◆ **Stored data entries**
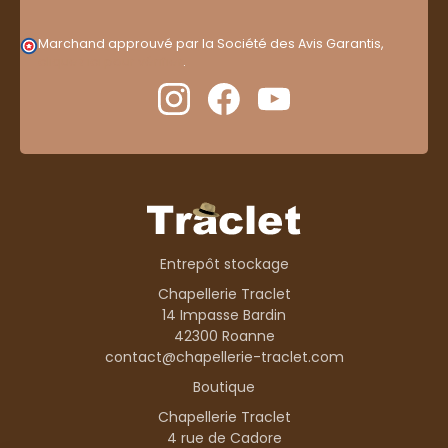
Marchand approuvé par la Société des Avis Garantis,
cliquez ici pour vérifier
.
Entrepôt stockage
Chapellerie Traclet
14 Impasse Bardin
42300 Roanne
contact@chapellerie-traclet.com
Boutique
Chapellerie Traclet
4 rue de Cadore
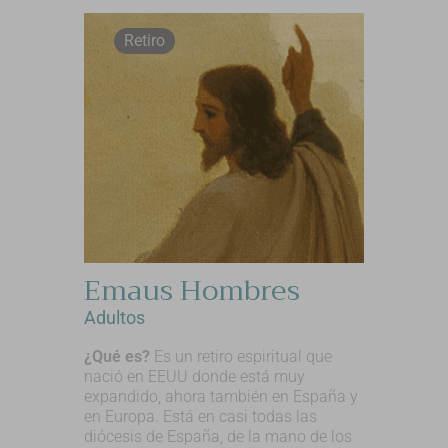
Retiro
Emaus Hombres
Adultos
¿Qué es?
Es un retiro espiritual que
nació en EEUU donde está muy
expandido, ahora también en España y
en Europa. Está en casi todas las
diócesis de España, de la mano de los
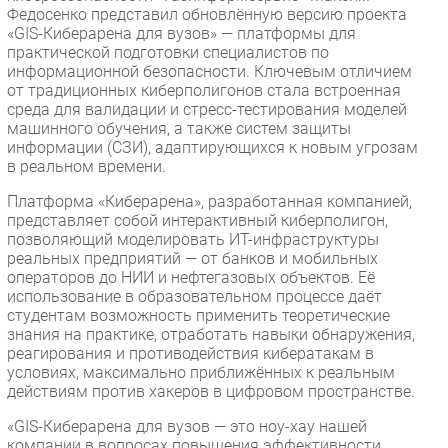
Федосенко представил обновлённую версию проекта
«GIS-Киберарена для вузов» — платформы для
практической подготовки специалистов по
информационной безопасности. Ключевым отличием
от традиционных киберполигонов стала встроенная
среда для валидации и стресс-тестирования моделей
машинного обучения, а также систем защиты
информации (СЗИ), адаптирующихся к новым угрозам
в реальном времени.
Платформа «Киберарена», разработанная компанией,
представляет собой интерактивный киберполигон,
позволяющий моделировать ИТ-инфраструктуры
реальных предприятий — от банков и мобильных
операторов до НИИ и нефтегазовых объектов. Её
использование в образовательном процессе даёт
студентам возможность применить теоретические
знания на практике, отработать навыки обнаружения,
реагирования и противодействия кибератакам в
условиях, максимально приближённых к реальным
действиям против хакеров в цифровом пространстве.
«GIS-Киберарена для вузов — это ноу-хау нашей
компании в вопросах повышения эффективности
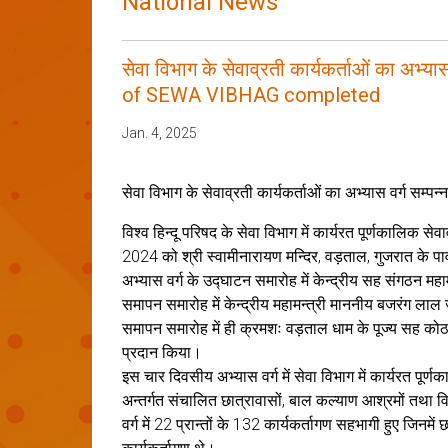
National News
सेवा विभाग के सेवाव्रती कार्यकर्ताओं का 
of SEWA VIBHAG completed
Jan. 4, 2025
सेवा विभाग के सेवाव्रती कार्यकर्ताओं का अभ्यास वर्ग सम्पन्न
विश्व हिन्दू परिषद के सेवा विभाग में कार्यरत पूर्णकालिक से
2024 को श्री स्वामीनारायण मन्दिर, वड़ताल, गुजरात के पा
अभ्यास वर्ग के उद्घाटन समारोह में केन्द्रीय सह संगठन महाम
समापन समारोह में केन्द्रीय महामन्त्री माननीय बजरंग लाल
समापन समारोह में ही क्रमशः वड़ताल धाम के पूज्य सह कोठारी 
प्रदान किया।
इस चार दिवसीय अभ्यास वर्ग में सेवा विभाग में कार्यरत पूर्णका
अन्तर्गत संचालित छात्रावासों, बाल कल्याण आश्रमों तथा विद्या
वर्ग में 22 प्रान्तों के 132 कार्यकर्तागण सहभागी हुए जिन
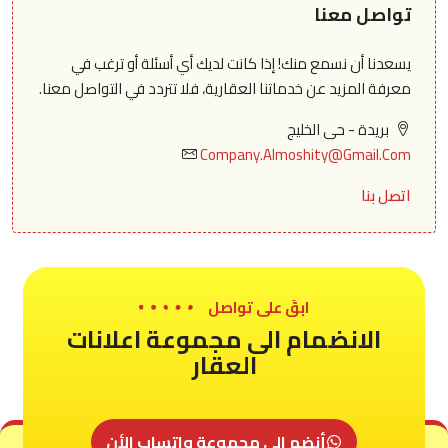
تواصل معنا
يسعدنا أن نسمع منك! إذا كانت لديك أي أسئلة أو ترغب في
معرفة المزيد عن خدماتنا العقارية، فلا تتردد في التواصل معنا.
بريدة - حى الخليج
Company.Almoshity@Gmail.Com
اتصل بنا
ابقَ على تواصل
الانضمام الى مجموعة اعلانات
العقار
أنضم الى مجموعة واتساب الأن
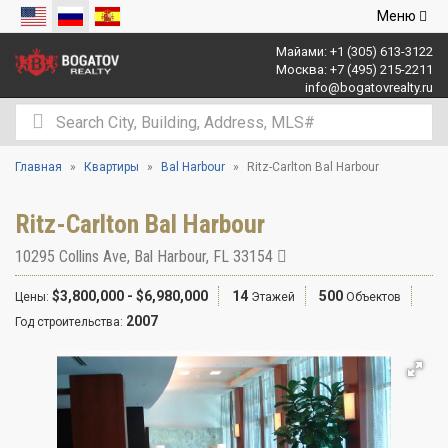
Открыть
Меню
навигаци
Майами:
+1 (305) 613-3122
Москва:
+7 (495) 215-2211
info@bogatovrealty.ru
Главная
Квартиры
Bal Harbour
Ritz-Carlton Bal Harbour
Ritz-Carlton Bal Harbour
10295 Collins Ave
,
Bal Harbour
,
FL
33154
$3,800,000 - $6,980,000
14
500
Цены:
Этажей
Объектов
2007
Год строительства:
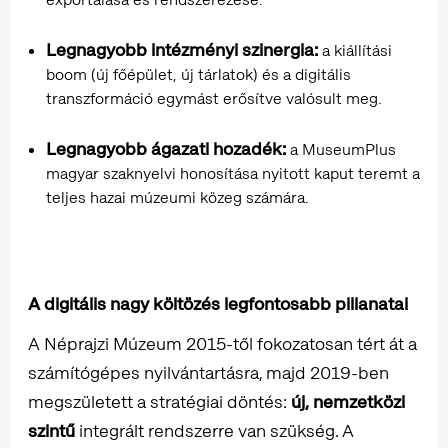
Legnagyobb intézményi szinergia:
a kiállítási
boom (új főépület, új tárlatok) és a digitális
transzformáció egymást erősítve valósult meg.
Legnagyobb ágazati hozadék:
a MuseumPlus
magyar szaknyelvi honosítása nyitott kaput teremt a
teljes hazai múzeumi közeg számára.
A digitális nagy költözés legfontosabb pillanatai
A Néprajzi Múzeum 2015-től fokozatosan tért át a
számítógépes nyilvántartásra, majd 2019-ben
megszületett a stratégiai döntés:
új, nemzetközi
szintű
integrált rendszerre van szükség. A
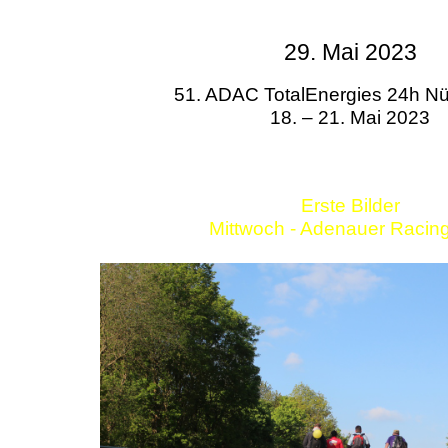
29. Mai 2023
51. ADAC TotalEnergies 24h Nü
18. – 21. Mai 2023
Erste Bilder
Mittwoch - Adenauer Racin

◆ **Assigned task**
Copy out the text of every item above, line for line and unchanged, and leave the pictures out.

◆ **Response area**
Marchand approuvé par la Société des Avis Garantis,
cliquez ici pour vérifier
.
Entrepôt stockage
Chapellerie Traclet
14 Impasse Bardin
42300 Roanne
contact@chapellerie-traclet.com
Boutique
Chapellerie Traclet
4 rue de Cadore
Retiro
Emaus Hombres
Adultos
¿Qué es?
Es un retiro espiritual que
nació en EEUU donde está muy
expandido, ahora también en España y
en Europa. Está en casi todas las
diócesis de España, de la mano de los
Федосенко представил обновлённую версию проекта
«GIS-Киберарена для вузов» — платформы для
практической подготовки специалистов по
информационной безопасности. Ключевым отличием
от традиционных киберполигонов стала встроенная
среда для валидации и стресс-тестирования моделей
машинного обучения, а также систем защиты
информации (СЗИ), адаптирующихся к новым угрозам
в реальном времени.
Платформа «Киберарена», разработанная компанией,
представляет собой интерактивный киберполигон,
позволяющий моделировать ИТ-инфраструктуры
реальных предприятий — от банков и мобильных
операторов до НИИ и нефтегазовых объектов. Её
использование в образовательном процессе даёт
студентам возможность применить теоретические
знания на практике, отработать навыки обнаружения,
реагирования и противодействия кибератакам в
условиях, максимально приближённых к реальным
действиям против хакеров в цифровом пространстве.
«GIS-Киберарена для вузов — это ноу-хау нашей
компании в вопросах повышения эффективности
National News
सेवा विभाग के सेवाव्रती कार्यकर्ताओं का 
of SEWA VIBHAG completed
Jan. 4, 2025
सेवा विभाग के सेवाव्रती कार्यकर्ताओं का अभ्यास वर्ग सम्पन्न
विश्व हिन्दू परिषद के सेवा विभाग में कार्यरत पूर्णकालिक से
2024 को श्री स्वामीनारायण मन्दिर, वड़ताल, गुजरात के पा
अभ्यास वर्ग के उद्घाटन समारोह में केन्द्रीय सह संगठन महाम
समापन समारोह में केन्द्रीय महामन्त्री माननीय बजरंग लाल
समापन समारोह में ही क्रमशः वड़ताल धाम के पूज्य सह कोठारी 
प्रदान किया।
इस चार दिवसीय अभ्यास वर्ग में सेवा विभाग में कार्यरत पूर्णका
अन्तर्गत संचालित छात्रावासों, बाल कल्याण आश्रमों तथा विद्या
वर्ग में 22 प्रान्तों के 132 कार्यकर्तागण सहभागी हुए जिन
تواصل معنا
يسعدنا أن نسمع منك! إذا كانت لديك أي أسئلة أو ترغب في
معرفة المزيد عن خدماتنا العقارية، فلا تتردد في التواصل معنا.
بريدة - حى الخليج
Company.Almoshity@Gmail.Com
اتصل بنا
ابقَ على تواصل
الانضمام الى مجموعة اعلانات
العقار
أنضم الى مجموعة واتساب الأن
Открыть
Меню
навигаци
Майами:
+1 (305) 613-3122
Москва:
+7 (495) 215-2211
info@bogatovrealty.ru
Главная
Квартиры
Bal Harbour
Ritz-Carlton Bal Harbour
Ritz-Carlton Bal Harbour
10295 Collins Ave
,
Bal Harbour
,
FL
33154
$3,800,000 - $6,980,000
14
500
Цены:
Этажей
Объектов
2007
Год строительства:
Legnagyobb intézményi szinergia:
a kiállítási
boom (új főépület, új tárlatok) és a digitális
transzformáció egymást erősítve valósult meg.
Legnagyobb ágazati hozadék:
a MuseumPlus
magyar szaknyelvi honosítása nyitott kaput teremt a
teljes hazai múzeumi közeg számára.
A digitális nagy költözés legfontosabb pillanatai
A Néprajzi Múzeum 2015-től fokozatosan tért át a
számítógépes nyilvántartásra, majd 2019-ben
megszületett a stratégiai döntés:
új, nemzetközi
szintű
integrált rendszerre van szükség. A
29. Mai 2023
51. ADAC TotalEnergies 24h Nü
18. – 21. Mai 2023
Erste Bilder
Mittwoch - Adenauer Racin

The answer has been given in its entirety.